┌──

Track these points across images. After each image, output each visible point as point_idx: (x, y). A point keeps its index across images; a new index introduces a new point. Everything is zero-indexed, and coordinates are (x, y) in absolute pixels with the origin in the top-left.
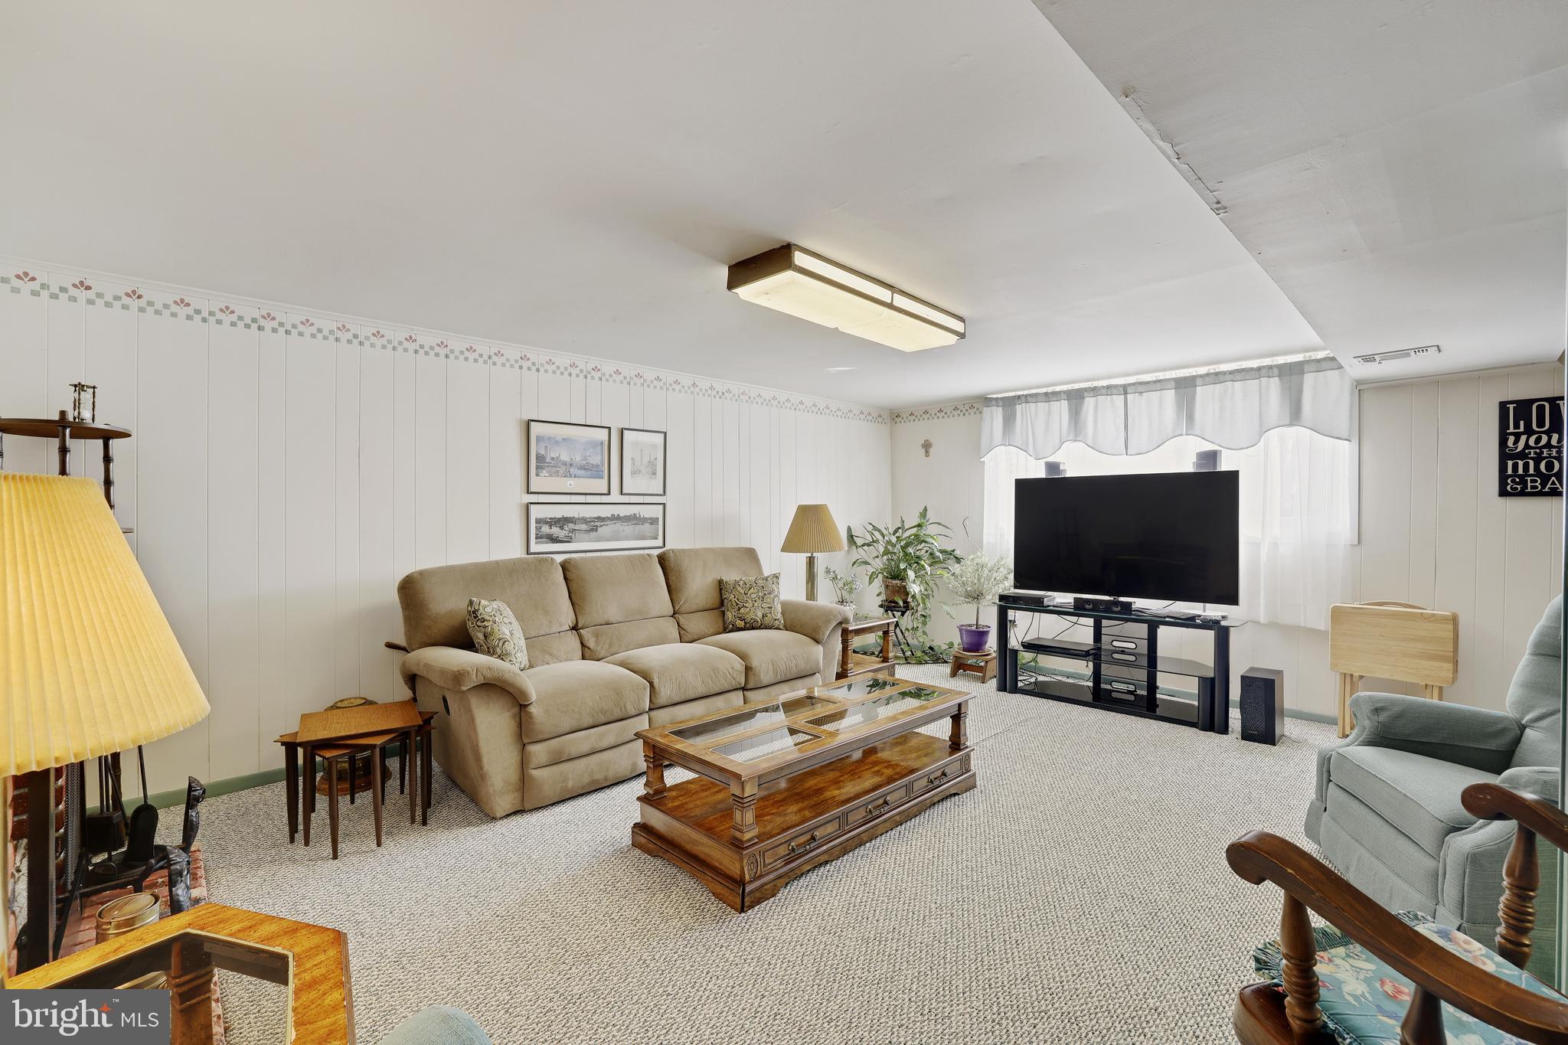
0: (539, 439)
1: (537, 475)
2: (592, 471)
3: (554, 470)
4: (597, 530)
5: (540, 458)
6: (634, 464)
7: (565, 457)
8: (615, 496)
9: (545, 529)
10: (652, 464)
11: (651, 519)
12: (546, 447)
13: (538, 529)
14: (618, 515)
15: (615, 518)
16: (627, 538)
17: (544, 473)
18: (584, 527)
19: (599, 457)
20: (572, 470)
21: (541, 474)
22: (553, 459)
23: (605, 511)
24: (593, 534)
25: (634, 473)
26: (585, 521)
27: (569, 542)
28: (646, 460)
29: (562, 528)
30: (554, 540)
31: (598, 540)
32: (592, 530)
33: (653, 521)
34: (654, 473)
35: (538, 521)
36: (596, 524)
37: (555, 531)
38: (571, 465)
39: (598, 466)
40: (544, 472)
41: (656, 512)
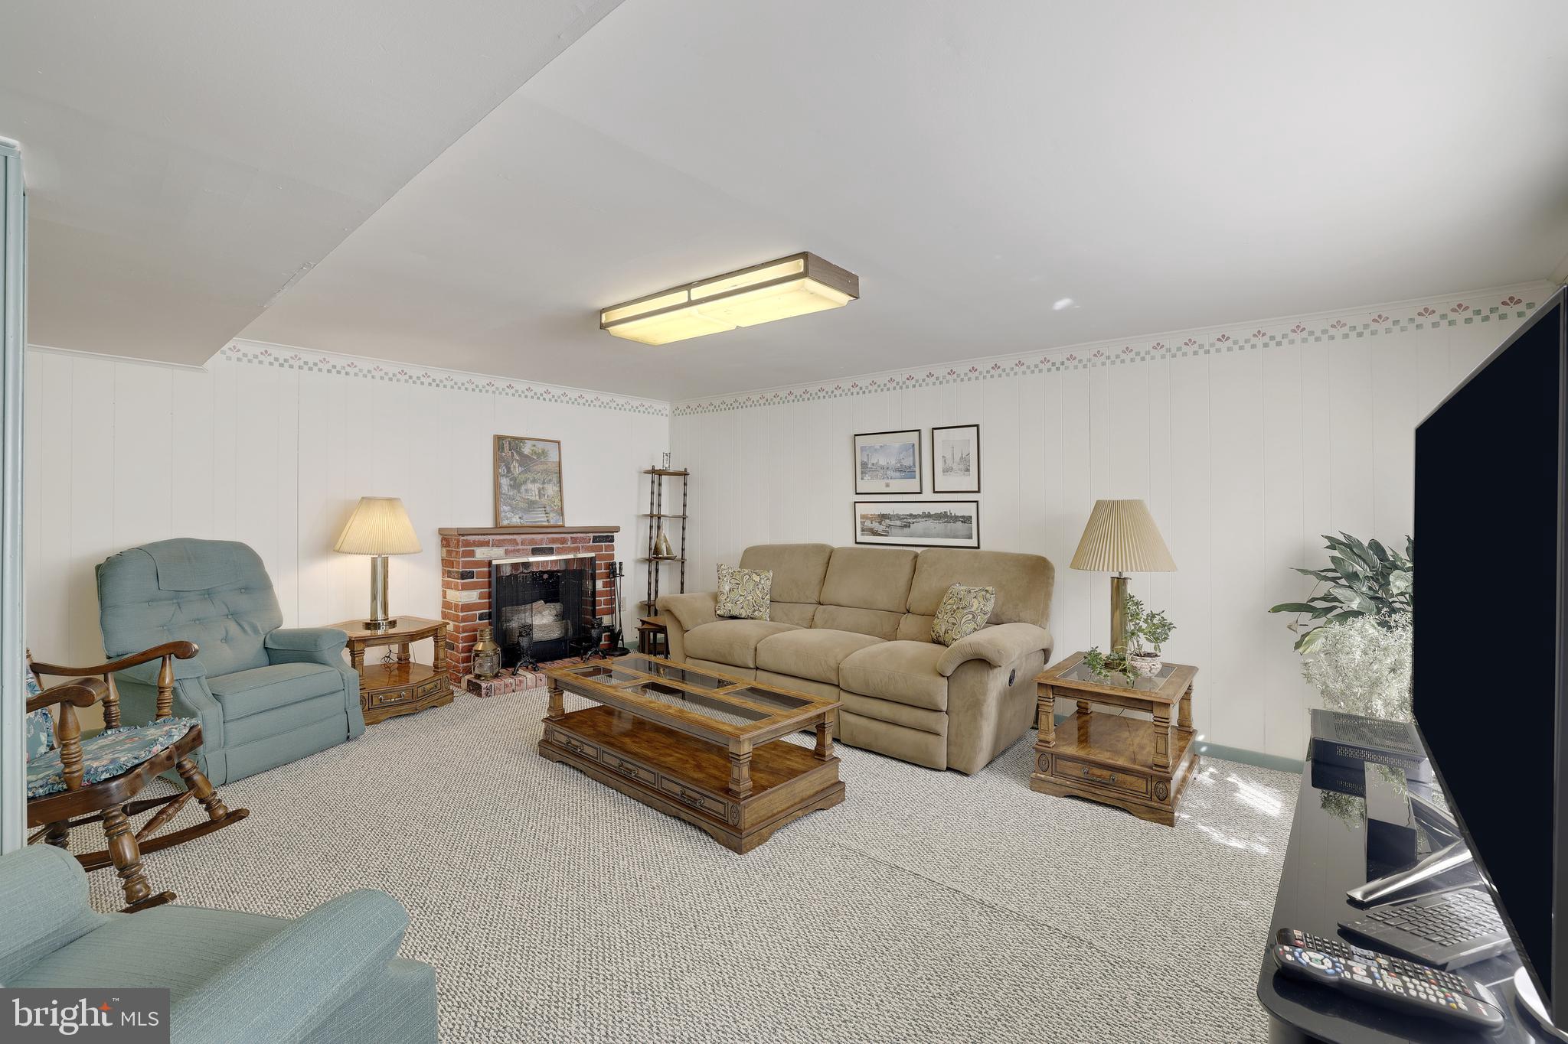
0: (863, 449)
1: (862, 479)
2: (907, 472)
3: (875, 473)
4: (909, 527)
5: (864, 465)
6: (945, 461)
7: (882, 462)
8: (927, 494)
9: (868, 524)
10: (965, 460)
11: (963, 517)
12: (868, 455)
13: (862, 523)
14: (929, 513)
15: (928, 516)
16: (938, 536)
17: (867, 477)
18: (898, 523)
19: (911, 458)
20: (889, 472)
21: (865, 478)
22: (873, 464)
23: (917, 509)
24: (906, 530)
25: (945, 471)
26: (899, 517)
27: (886, 535)
28: (957, 457)
29: (880, 523)
30: (875, 533)
31: (911, 536)
32: (905, 526)
33: (966, 520)
34: (968, 470)
35: (863, 517)
36: (909, 520)
37: (876, 526)
38: (888, 468)
39: (910, 467)
40: (867, 475)
41: (969, 510)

└──

* _TASK_
Using the listing above, copy exactly the line that contains "23: (605, 511)", the line that contains "40: (544, 472)", and each line that falls between them.

* _EXERCISE ANSWER_
23: (605, 511)
24: (593, 534)
25: (634, 473)
26: (585, 521)
27: (569, 542)
28: (646, 460)
29: (562, 528)
30: (554, 540)
31: (598, 540)
32: (592, 530)
33: (653, 521)
34: (654, 473)
35: (538, 521)
36: (596, 524)
37: (555, 531)
38: (571, 465)
39: (598, 466)
40: (544, 472)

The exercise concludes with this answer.